Suppose that f is a function of a single parameter whose output is n-dimensional (m 1 x m 2 x hell m n ) and that B is a vector of length k whose elements are valid arguments for f .
I am looking for a convenient and, more importantly, "agnostic form" MATLAB expression (or recipe) for creating an (n + 1) -dimensional (m 1 × m 2 × × & hellip; × m n & times; k) an array obtained by "stacking" k n -dimensional arrays f(b) , where the parameter B is in the range B
To do this in numpy , I would use an expression like this:
C = concatenate([f(b)[..., None] for b in B], -1)
In the case of its use, I will unpack this numerical expression below (see APPENDIX ), but its feature, which I want to emphasize now, is that it is completely agnostic for figures / sizes f(b) and B For the types of applications that I have in mind, the ability to write such “formal agnostic” code is of paramount importance. (I emphasize this point because a lot of the MATLAB code that I come across for this kind of manipulation is clearly not “formally agnostic,” and I don't know how to do it.)
application
In the general case, if A is a numpy array, the expression A[..., None] can be considered as a “change of form" of A , so that it takes one additional, trivial dimension. Thus, if f(b) is n-dimensional (m 1 · m 2 · hellip; × m n ), then f(b)[..., None] is corresponding (n + 1) - dimensional (m 1 x m 2 x? hellip; m n x 1) array. (The reason for adding this trivial dimension will become apparent below.)

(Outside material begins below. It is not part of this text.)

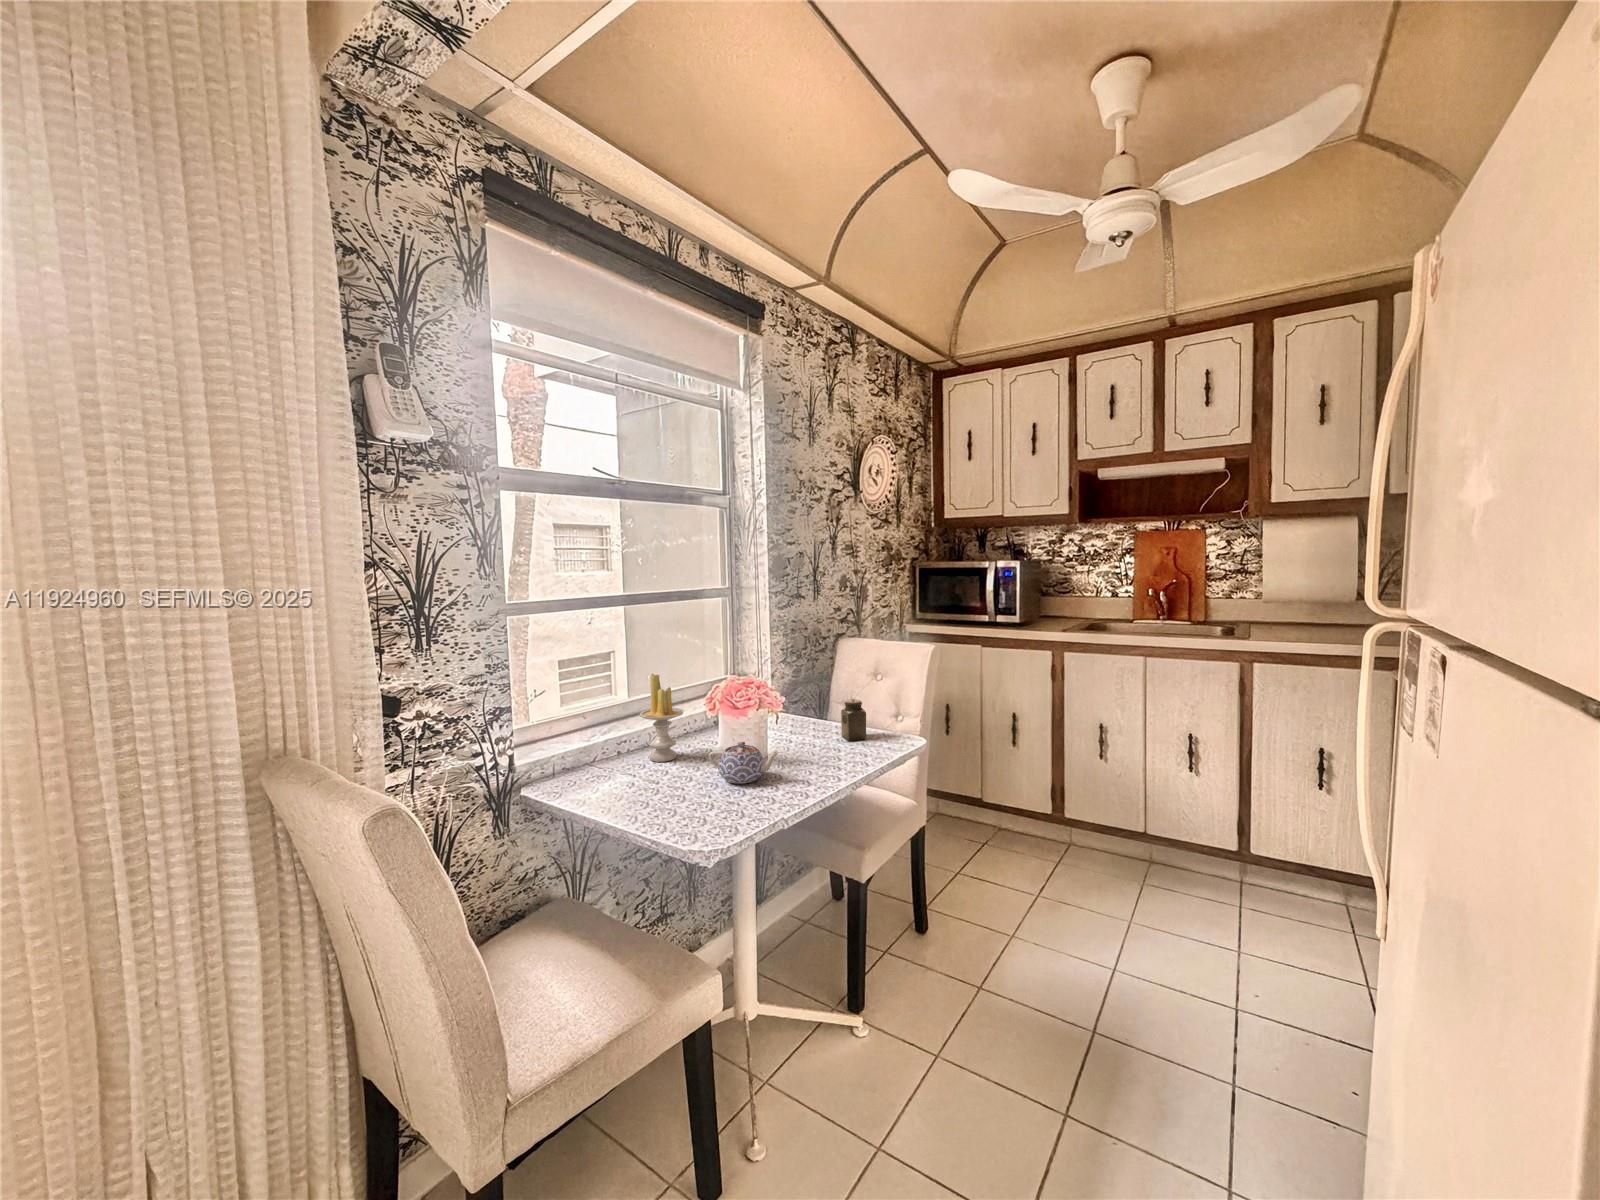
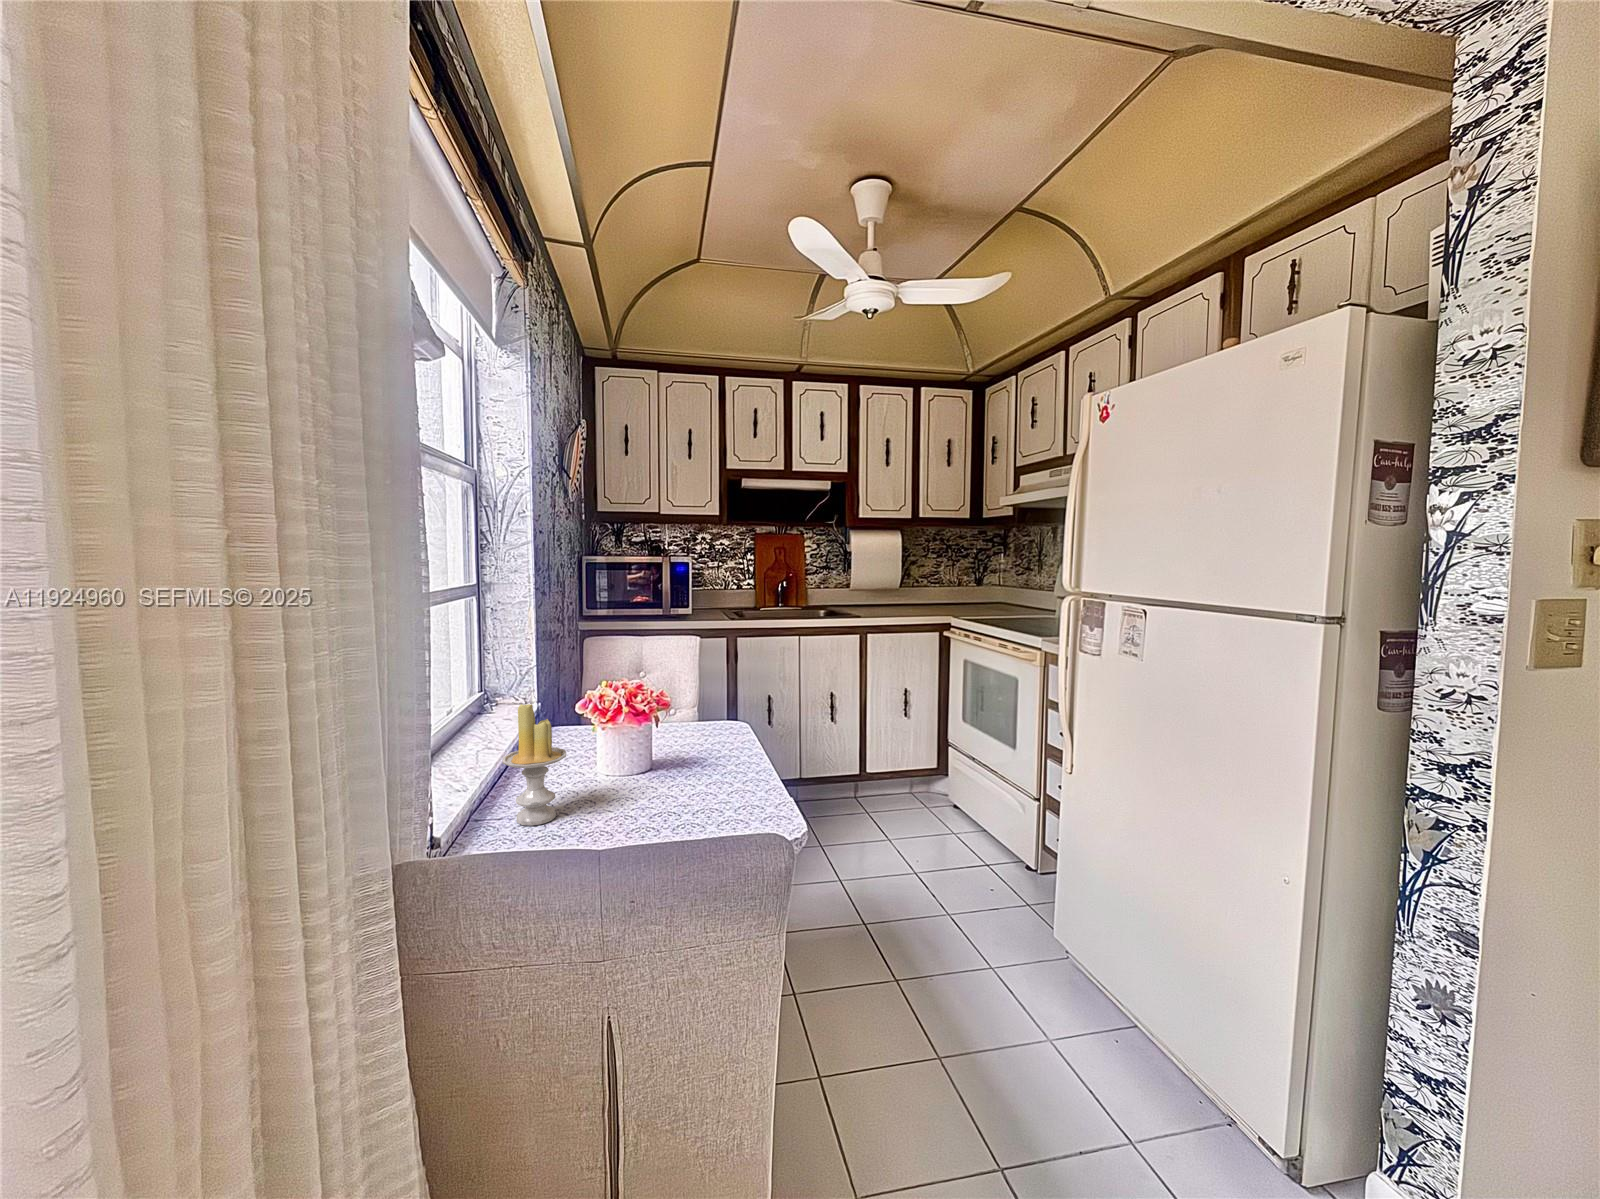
salt shaker: present [841,699,866,741] -> none [683,701,712,746]
teapot: present [709,742,780,783] -> none [643,763,726,814]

Given this clarification, the meaning of the first concatenate argument, namely:
[f(b)[..., None] for b in B]
not too hard to decrypt. This is a standard Python list comprehension, and it evaluates a sequence of k (n + 1) -dimensional (m 1 x m 2 x & hellip; x m n x 1) arrays f(b)[..., None] , since the parameter B runs through the vector B
The second argument to concatenate is the "axis" along which concatenation should be performed, expressed as an index of the corresponding dimension of the arrays to be combined. In this context, the -1 index plays the same role as the end keyword in MATLAB. Therefore, the expression
concatenate([f(b)[..., None] for b in B], -1)
says "combine the arrays f(b)[..., None] along their last dimension." This means that this “last dimension” is concatenated by the need to change the array f(b) (for example, f(b)[..., None] ).